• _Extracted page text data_
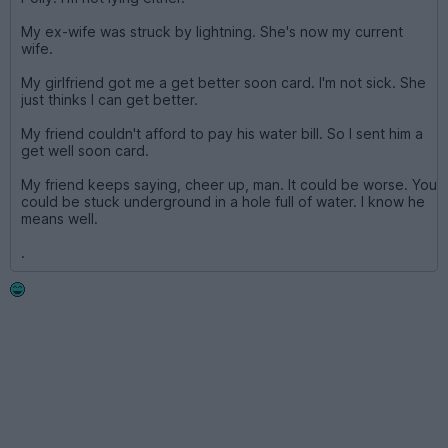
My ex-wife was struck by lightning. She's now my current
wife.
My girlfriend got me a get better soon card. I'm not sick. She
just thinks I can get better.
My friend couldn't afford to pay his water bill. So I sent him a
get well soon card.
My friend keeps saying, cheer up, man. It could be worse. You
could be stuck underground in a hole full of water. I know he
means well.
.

---

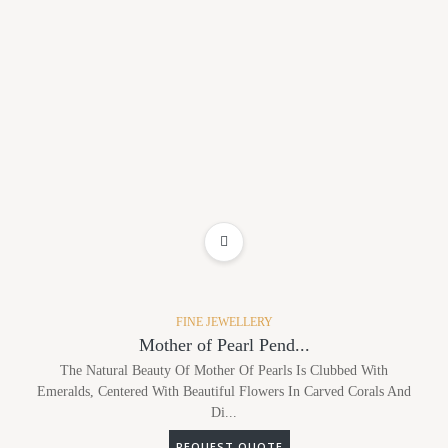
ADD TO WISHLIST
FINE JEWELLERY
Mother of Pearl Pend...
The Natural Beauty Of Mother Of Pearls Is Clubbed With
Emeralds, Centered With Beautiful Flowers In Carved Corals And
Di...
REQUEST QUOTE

• _PROBLEM REQUIREMENTS_
Copy each line of the extracted page text data above that contains the string "wife", treating uppercase and lowercase letters as different.

• _RESULT OF THIS TASK_
My ex-wife was struck by lightning. She's now my current
wife.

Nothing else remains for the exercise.